Subtle Ink

Sep. 22, 2012-Oct. 21, 2012


Li Jin, Li Huayi

 

Text/ Lucien Y. Tso

“Subtle Ink – An Associated Exhibition of Contemporary Ink Painting by Li Jin and Li Huayi” is the first exhibition at Gallery 100 which the attention is paid for contemporary ink-brush works. Since Han (202 BC – 220 AD) and Tang Dynasty (618 – 907 AD), the art of Chinese brush painting has carried on the response from the intellectuality to the historical orthodoxy and the projection to inner cultivation as well as been responsible for the social moral defense under the Confucian philosophy in the floating lines in depiction of human figures or natural scenes. After Sung (960-1279 AD), Yuan (1271-1368 AD) and Ming Dynasty (1368-1644 AD), the development of literati painting reached maturity, in which the delight of Zen as being there presented in the composition is such great expression of personality and sentiment cultivation rather than reality. It is then commonly regarded as a sophisticated art among social elites. Nevertheless, the complex relation of literati painting with literature, history, philosophy and politics makes it difficult to become an independent category to be updated with times. In this exhibition, Li Jin and Li Huayi and their different painterly languages would show the two artists’ contemporary understanding on this traditional medium. Jin Li breaks away from academic techniques and randomly captures fragments in daily life in his bold depiction on figures and subject matters is between abstractive and figurative.

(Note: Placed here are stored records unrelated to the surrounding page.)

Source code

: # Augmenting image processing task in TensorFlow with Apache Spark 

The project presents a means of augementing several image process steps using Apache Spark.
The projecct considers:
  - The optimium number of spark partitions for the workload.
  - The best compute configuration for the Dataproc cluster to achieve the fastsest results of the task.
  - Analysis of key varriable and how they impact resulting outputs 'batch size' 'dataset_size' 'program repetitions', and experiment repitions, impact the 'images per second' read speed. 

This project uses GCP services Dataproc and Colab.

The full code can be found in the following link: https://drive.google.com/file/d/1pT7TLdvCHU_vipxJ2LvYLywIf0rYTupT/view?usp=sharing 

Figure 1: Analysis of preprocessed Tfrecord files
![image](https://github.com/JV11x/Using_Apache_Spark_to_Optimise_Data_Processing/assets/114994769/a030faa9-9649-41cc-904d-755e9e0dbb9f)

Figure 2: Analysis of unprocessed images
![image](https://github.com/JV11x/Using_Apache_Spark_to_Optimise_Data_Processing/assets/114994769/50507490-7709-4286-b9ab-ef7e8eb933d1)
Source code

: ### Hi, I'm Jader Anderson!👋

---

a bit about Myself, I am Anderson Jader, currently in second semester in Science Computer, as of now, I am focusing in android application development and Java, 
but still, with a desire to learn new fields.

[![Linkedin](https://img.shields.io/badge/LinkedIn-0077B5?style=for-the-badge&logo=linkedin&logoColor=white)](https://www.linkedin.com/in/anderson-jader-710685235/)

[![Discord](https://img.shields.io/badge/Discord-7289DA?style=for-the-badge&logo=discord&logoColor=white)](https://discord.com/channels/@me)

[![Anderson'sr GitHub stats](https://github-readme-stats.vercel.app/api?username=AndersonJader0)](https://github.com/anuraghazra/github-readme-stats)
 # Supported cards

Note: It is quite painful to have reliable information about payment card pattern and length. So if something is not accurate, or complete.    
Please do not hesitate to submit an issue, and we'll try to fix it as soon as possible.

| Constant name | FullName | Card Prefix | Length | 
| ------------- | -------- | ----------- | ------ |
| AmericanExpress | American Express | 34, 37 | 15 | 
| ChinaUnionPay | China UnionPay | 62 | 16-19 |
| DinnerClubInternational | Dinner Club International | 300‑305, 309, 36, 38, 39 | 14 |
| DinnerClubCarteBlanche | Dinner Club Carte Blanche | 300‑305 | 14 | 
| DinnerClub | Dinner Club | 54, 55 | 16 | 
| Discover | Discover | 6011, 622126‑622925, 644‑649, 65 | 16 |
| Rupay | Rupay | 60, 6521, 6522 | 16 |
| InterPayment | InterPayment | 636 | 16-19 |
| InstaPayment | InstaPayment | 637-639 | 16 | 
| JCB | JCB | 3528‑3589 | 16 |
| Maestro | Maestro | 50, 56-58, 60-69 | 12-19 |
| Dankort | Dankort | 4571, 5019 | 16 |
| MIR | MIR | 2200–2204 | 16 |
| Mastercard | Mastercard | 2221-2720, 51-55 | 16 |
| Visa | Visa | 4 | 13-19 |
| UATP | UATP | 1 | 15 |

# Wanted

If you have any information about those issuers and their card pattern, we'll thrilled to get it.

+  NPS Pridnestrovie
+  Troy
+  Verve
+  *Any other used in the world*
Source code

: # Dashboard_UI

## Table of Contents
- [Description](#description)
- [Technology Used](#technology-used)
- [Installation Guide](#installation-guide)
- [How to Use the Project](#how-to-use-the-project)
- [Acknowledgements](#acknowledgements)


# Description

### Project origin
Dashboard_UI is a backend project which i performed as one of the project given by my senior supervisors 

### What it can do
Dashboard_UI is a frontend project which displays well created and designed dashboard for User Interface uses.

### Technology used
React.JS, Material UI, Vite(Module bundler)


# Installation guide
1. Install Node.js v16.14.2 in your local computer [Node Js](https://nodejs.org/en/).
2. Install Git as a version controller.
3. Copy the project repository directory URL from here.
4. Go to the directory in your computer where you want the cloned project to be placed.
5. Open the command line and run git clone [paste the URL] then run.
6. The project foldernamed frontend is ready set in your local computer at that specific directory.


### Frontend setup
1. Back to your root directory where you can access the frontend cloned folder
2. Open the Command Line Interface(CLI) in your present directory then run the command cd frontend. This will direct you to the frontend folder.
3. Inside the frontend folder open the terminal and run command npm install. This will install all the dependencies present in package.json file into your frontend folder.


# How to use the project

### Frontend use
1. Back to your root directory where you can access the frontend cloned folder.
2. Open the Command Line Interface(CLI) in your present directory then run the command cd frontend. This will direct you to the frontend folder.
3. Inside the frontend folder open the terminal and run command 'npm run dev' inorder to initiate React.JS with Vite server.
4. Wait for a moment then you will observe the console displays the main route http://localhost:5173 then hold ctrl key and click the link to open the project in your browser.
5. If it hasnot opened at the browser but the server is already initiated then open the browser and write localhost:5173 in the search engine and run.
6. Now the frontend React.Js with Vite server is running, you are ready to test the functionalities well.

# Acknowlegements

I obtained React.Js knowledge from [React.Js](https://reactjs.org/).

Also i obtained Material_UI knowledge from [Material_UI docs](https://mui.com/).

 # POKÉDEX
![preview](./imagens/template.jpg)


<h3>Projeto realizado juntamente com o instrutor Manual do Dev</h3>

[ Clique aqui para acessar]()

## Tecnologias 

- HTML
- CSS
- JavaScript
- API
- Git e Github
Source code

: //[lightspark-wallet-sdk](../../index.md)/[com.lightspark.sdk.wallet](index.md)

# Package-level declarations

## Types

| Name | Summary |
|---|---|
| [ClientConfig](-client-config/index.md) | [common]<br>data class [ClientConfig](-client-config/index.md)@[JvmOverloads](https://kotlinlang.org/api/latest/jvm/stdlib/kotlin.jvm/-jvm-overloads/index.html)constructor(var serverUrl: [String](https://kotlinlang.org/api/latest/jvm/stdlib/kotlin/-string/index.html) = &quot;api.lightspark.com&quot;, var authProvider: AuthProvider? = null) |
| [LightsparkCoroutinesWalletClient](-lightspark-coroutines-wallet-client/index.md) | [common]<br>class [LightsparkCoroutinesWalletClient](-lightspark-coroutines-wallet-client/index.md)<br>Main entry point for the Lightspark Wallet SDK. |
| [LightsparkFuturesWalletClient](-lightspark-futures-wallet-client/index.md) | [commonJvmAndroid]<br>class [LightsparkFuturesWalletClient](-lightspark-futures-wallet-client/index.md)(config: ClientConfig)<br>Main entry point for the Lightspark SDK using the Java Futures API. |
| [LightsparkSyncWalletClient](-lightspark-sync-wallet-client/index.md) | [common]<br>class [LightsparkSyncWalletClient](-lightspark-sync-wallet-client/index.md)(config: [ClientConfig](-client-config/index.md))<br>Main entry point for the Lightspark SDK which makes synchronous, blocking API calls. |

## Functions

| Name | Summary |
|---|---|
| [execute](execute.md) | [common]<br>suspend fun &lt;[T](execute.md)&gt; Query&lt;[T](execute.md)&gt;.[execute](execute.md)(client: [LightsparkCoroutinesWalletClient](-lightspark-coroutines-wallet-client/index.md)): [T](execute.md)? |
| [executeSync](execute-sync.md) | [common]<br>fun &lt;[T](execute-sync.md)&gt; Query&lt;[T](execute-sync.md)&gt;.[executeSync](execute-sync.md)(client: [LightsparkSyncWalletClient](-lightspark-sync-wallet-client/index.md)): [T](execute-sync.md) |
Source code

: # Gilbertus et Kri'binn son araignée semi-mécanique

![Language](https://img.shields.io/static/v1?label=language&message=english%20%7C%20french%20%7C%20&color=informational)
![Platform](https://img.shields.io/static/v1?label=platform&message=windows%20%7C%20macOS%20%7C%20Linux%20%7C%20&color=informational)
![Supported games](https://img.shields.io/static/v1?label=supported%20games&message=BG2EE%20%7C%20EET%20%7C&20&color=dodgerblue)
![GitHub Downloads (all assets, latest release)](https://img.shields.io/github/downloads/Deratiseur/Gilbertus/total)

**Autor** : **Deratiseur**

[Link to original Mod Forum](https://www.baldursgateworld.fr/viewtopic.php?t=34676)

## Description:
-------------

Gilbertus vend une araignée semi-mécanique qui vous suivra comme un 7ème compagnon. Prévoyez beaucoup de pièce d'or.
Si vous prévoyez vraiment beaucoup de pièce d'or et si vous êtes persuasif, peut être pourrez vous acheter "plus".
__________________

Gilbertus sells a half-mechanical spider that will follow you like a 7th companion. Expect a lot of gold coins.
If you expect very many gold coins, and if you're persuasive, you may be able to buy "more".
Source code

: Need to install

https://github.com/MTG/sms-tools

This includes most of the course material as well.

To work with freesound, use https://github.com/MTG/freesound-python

A humorous vision to life generates a hyper-real delight absolutely close to human nature, which brings the remote and aerial literati vision in traditional ink-brush paintings back to the linguistic space of mundane reality world where appetite and lust are only natural. The molding presentation of landscape painting by Li Huayi simultaneously possesses the reforming inheritance of cracked brushstroke in North Sung Dynasty (960-1127 AD) and an understanding of lighting and space in Western visual arts. In his compositions, an aged unyielding pine tree standing on contrast to the tall erect cliff and the dense thick clouds permeate unique fantasy and subtle quality. It shows the influence of Expressionism and Deconstructionism onto the modesty of Eastern paintings. Through the two artists’ personal expression on paintings, it aims to present the meaning and value of Chinese ink with a contemporary spirit.